El año anterior había usado un gorro de papel y una niña se rió de ella diciéndola que estaba ridícula. No quería que volviera a suceder.
“Muy bien, cariño. Cuando termines de vestirte lo hablamos”, respondió su progenitora. Se trataba de una estrategia para meterse en el baño y consultar en Google “qué hacer si tu hijo/a tiene miedo al ridículo”, pero no encontró nada que pudiera inspirarla, así que regresó al cuarto sin trucos. Mirilla la estaba esperando, vestida, y dispuesta a continuar la conversación.
Magia para transformar el miedo
– “¿Entonces, tienes miedo al ridículo, Mireia?
– “No, mamá, no es miedo. Es que VOY A HACER EL RIDÍCULO”
– “¡Ahhhh, que vas a hacer el ridículo! El asunto consiste vas a hacerlo. Pues si lo vas a hacer sé la mejor, pásatelo bien, haz EL SOMBRERO MÁS RIDÍCULO. Así, si la niña te vuelve a decir “estás haciendo el ridículo” tu dirás “¡Claro, de eso se trata!” ¿qué te parece la idea?”

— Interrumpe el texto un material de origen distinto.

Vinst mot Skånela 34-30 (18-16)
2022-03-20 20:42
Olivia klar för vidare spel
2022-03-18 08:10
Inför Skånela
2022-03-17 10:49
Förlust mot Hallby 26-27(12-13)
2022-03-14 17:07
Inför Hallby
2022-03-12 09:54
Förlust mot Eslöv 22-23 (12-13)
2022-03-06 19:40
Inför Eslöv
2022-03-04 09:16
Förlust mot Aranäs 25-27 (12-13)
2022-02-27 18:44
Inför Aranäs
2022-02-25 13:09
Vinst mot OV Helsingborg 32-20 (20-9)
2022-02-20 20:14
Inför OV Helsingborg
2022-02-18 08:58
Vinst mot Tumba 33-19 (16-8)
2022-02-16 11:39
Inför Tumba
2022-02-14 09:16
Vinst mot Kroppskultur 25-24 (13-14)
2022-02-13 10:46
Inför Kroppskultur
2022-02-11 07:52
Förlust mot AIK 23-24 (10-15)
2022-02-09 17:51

Mireia encontró la propuesta absolutamente lógica. Probablemente Lewis Carroll se rendiría ante ella también o al menos la incluiría en uno de los relatos de Alicia en el País de las Maravillas.

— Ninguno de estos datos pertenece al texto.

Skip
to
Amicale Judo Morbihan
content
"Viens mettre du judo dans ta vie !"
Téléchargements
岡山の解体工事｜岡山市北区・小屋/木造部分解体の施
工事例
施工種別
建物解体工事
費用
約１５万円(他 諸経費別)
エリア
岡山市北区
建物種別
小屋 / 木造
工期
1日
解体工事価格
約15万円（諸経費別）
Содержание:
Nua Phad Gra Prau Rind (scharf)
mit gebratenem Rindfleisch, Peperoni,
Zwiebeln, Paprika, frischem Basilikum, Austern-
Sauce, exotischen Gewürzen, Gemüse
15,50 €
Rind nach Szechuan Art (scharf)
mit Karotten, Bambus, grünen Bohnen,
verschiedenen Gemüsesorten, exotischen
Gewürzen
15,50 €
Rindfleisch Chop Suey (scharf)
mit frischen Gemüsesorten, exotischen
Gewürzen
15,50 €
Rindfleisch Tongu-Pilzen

Y así, por el camino de la lógica sin tabúes Mireia se fue al colegio dispuesta a darle la vuelta al fracaso a base de recortar y pintar, es decir, usando su creatividad e imaginación. Aquella mañana, en el colegio, bien podría aparecer El sombrerero loco dispuesto a aplaudir el resultado y quizás le acompañaran el Gato de Cheshire, la Liebre de Marzo y la Reina de Corazones.
Más allá del fracaso hay mil caminos
Mientras escuchaba a su madre recordé una reflexión de Jack Halberstam que unos meses atrás llenó de nuevos argumentos mis pinitos en el clown: mientras fracasa, el payaso imagina otros objetivos para la vida, para el amor, para el arte y para el ser. El filósofo propone entender el fracaso como forma de resistencia al orden dominante, como arte, como crítica, como forma de señalar que “el sentido común heteronormativo” es disparatado por su forma estractivista, expoliadora, violenta e injusta de entender el éxito. Frente a este éxito, defiende el fracaso inconformista que permite unas prácticas y estilos de vida alejados del “pragmatismo” oficial.
Aquella mañana, mientras hacía el sombrero más ridículo, Mireia permitía que el mundo adulto (al menos el mío) se abriera con naturalidad a senderos irreverentes, sin triunfos ni éxitos ni aplausos ni tontunas, ni terapias, ni alfombras rojas, ni grandes titulares. ¡Egos fuera!.
Estuve toooodo el día esperando a ver cómo era aquel sombrero.